Back in April, Dana White appeared on ESPN’s SportsCenter (h/t 5thRound) to announce Dan Henderson vs. Daniel Cormier. The fight, originally slated for UFC 175, was going to be moved to UFC 173…oh, and it was now a top-contender bout. No, really!
Literally minutes after Cormier tossed Henderson around in a way that was genuinely uncomfortable to watch, though? “Cormier should probably take another fight.” White first said it to Fox Sports 1 during their post-fight coverage, then reiterated the sentiment at the post-fight press conference.
BloodyElbow’s Brent Brookhouse summed up the situation nicely on Twitter:
I love MMA “Winner of Cormier/Hendo gets title shot!” 3 days ago: “…well, maybe not Hendo” last night: “…Cormier should take another fight”
— Brent Brookhouse (@brentbrookhouse) May 25, 2014
So what changed? Well, that’s obvious. The money came in.
From the get-go, we all knew that things had to align just so for Cormier and Henderson to even come close to a title shot. Jones was set to face Glover Teixeira at the time. Alexander Gustafsson was waiting in the wings for a highly anticipated rematch. If either of them beat Jones via anything but a five-round shellacking, there was no way a rematch wouldn’t (rightly) happen.
Even if things went perfectly, the winner of Cormier vs. Henderson was looking at a year’s worth of waiting for a potential title shot. That’s a long time to spend on the couch without a paycheck.
In short, this was never a top-contender bout. So why did it get labeled such by White?

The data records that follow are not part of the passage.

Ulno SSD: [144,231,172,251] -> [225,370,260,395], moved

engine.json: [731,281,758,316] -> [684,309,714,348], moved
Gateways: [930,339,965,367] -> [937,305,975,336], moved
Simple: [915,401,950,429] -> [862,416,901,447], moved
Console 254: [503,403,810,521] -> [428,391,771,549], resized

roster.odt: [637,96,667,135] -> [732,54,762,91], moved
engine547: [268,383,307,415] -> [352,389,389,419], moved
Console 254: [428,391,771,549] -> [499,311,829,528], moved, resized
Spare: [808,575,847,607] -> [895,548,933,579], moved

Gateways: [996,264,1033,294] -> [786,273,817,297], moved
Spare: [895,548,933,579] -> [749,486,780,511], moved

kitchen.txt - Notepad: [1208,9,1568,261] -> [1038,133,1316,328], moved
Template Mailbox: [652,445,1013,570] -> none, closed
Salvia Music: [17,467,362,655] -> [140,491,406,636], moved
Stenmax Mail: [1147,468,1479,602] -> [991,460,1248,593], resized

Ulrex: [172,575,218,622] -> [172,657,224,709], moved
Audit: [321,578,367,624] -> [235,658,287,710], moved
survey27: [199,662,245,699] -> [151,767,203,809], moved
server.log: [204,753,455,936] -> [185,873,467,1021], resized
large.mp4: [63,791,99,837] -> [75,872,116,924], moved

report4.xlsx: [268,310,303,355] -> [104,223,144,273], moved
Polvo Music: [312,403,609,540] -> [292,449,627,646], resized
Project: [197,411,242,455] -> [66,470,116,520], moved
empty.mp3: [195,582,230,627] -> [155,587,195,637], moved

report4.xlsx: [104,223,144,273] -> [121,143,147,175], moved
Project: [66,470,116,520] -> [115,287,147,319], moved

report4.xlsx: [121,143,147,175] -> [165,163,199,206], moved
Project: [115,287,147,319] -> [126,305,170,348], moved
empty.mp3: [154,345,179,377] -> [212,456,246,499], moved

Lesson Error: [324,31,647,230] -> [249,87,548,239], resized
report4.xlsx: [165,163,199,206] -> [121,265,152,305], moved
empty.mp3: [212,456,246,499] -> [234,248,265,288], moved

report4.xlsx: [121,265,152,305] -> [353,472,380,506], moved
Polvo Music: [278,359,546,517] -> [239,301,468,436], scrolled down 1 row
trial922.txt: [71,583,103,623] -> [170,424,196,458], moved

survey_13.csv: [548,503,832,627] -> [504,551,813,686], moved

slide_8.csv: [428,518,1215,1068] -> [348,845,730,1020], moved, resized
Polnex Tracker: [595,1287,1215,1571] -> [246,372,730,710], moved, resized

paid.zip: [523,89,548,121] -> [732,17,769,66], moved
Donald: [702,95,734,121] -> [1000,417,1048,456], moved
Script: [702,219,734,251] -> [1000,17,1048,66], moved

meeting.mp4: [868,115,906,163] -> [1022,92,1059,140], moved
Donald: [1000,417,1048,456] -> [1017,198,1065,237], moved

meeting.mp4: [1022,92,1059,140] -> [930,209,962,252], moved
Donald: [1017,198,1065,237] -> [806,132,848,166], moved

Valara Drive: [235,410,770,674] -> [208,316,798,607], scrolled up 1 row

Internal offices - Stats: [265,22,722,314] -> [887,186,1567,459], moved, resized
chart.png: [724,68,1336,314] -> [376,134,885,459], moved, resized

Well, why else would you watch UFC 173? The UFC could never be bothered to actually commit time or effort to its bantamweight division. White’s near-comical insistence that Barao was the top pound-for-pound fighter in MMA was a band-aid for the fact that they couldn’t be bothered to build up contenders for Barao the way they built up the likes of Dan Hardy and Thiago Alves for Georges St-Pierre.
Assigning an artificial importance to a compelling fight in one of the divisions Zuffa cares about is the best way, they figure, to get fans to buy the event. I mean, yeah, the word to describe that with would be “lie.” The legal term would be “false advertising.”
But once you hit that “Purchase” button on Ticketmaster or that final “OK” on your cable box, it isn’t their problem. It’s yours. It’s the latest example of the UFC’s long-running trend of trying to sucker fans into buying their products, and it’s one that fans are quickly becoming numb to.
Perhaps I’m being idealistic here, but let’s be real. The UFC attached this obviously fallacious importance on a legitimately compelling fight because they knew that Renan Barao can’t draw flies. Maybe, just maybe, fans have picked up on that fact and agree with the UFC when they subliminally announce his shows aren’t worth watching on their own.